Prompt >> Every line of the data below should be printed exactly. Nothing may be dropped.

—————

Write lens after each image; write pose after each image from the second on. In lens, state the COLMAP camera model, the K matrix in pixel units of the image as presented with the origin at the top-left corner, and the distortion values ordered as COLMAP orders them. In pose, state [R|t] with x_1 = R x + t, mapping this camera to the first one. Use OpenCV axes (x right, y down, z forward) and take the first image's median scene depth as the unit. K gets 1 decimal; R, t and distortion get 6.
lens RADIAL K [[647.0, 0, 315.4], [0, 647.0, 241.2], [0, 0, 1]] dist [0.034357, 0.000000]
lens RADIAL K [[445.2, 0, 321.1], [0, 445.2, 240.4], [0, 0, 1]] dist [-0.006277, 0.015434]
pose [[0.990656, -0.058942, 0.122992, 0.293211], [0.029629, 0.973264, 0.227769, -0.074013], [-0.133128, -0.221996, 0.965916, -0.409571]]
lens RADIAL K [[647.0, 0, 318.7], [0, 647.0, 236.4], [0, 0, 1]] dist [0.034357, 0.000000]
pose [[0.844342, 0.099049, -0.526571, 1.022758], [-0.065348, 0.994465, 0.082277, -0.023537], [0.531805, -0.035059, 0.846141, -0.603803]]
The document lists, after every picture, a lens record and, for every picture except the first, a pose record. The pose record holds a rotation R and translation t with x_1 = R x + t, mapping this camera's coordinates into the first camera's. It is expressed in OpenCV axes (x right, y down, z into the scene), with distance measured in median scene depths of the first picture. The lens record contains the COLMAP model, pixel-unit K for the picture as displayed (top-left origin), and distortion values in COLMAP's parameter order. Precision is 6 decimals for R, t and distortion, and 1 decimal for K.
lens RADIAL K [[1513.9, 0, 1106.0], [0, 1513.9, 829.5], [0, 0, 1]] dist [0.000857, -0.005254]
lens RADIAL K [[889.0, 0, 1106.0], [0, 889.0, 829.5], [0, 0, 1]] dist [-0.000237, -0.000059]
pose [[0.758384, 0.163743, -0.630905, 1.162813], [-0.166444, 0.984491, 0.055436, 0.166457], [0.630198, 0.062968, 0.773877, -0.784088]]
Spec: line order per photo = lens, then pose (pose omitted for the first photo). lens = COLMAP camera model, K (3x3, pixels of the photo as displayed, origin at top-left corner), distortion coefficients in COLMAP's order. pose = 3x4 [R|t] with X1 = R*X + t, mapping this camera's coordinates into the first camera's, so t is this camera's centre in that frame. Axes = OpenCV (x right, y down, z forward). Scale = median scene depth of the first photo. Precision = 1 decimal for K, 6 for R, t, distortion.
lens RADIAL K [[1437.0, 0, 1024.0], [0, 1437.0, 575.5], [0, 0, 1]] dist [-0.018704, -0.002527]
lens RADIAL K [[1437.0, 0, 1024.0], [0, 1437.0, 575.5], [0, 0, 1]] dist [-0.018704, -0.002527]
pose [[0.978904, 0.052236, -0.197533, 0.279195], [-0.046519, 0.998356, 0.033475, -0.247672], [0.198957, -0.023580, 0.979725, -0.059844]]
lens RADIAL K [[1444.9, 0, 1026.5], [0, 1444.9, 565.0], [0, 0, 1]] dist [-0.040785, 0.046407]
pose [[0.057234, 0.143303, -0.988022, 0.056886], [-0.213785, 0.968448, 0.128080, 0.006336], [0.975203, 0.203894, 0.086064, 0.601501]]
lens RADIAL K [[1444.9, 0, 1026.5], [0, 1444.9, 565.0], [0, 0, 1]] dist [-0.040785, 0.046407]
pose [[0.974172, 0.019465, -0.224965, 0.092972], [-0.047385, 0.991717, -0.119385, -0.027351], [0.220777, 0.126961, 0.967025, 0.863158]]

—————

Task solution >>
Write lens after each image; write pose after each image from the second on. In lens, state the COLMAP camera model, the K matrix in pixel units of the image as presented with the origin at the top-left corner, and the distortion values ordered as COLMAP orders them. In pose, state [R|t] with x_1 = R x + t, mapping this camera to the first one. Use OpenCV axes (x right, y down, z forward) and take the first image's median scene depth as the unit. K gets 1 decimal; R, t and distortion get 6.
lens RADIAL K [[647.0, 0, 315.4], [0, 647.0, 241.2], [0, 0, 1]] dist [0.034357, 0.000000]
lens RADIAL K [[445.2, 0, 321.1], [0, 445.2, 240.4], [0, 0, 1]] dist [-0.006277, 0.015434]
pose [[0.990656, -0.058942, 0.122992, 0.293211], [0.029629, 0.973264, 0.227769, -0.074013], [-0.133128, -0.221996, 0.965916, -0.409571]]
lens RADIAL K [[647.0, 0, 318.7], [0, 647.0, 236.4], [0, 0, 1]] dist [0.034357, 0.000000]
pose [[0.844342, 0.099049, -0.526571, 1.022758], [-0.065348, 0.994465, 0.082277, -0.023537], [0.531805, -0.035059, 0.846141, -0.603803]]
The document lists, after every picture, a lens record and, for every picture except the first, a pose record. The pose record holds a rotation R and translation t with x_1 = R x + t, mapping this camera's coordinates into the first camera's. It is expressed in OpenCV axes (x right, y down, z into the scene), with distance measured in median scene depths of the first picture. The lens record contains the COLMAP model, pixel-unit K for the picture as displayed (top-left origin), and distortion values in COLMAP's parameter order. Precision is 6 decimals for R, t and distortion, and 1 decimal for K.
lens RADIAL K [[1513.9, 0, 1106.0], [0, 1513.9, 829.5], [0, 0, 1]] dist [0.000857, -0.005254]
lens RADIAL K [[889.0, 0, 1106.0], [0, 889.0, 829.5], [0, 0, 1]] dist [-0.000237, -0.000059]
pose [[0.758384, 0.163743, -0.630905, 1.162813], [-0.166444, 0.984491, 0.055436, 0.166457], [0.630198, 0.062968, 0.773877, -0.784088]]
Spec: line order per photo = lens, then pose (pose omitted for the first photo). lens = COLMAP camera model, K (3x3, pixels of the photo as displayed, origin at top-left corner), distortion coefficients in COLMAP's order. pose = 3x4 [R|t] with X1 = R*X + t, mapping this camera's coordinates into the first camera's, so t is this camera's centre in that frame. Axes = OpenCV (x right, y down, z forward). Scale = median scene depth of the first photo. Precision = 1 decimal for K, 6 for R, t, distortion.
lens RADIAL K [[1437.0, 0, 1024.0], [0, 1437.0, 575.5], [0, 0, 1]] dist [-0.018704, -0.002527]
lens RADIAL K [[1437.0, 0, 1024.0], [0, 1437.0, 575.5], [0, 0, 1]] dist [-0.018704, -0.002527]
pose [[0.978904, 0.052236, -0.197533, 0.279195], [-0.046519, 0.998356, 0.033475, -0.247672], [0.198957, -0.023580, 0.979725, -0.059844]]
lens RADIAL K [[1444.9, 0, 1026.5], [0, 1444.9, 565.0], [0, 0, 1]] dist [-0.040785, 0.046407]
pose [[0.057234, 0.143303, -0.988022, 0.056886], [-0.213785, 0.968448, 0.128080, 0.006336], [0.975203, 0.203894, 0.086064, 0.601501]]
lens RADIAL K [[1444.9, 0, 1026.5], [0, 1444.9, 565.0], [0, 0, 1]] dist [-0.040785, 0.046407]
pose [[0.974172, 0.019465, -0.224965, 0.092972], [-0.047385, 0.991717, -0.119385, -0.027351], [0.220777, 0.126961, 0.967025, 0.863158]]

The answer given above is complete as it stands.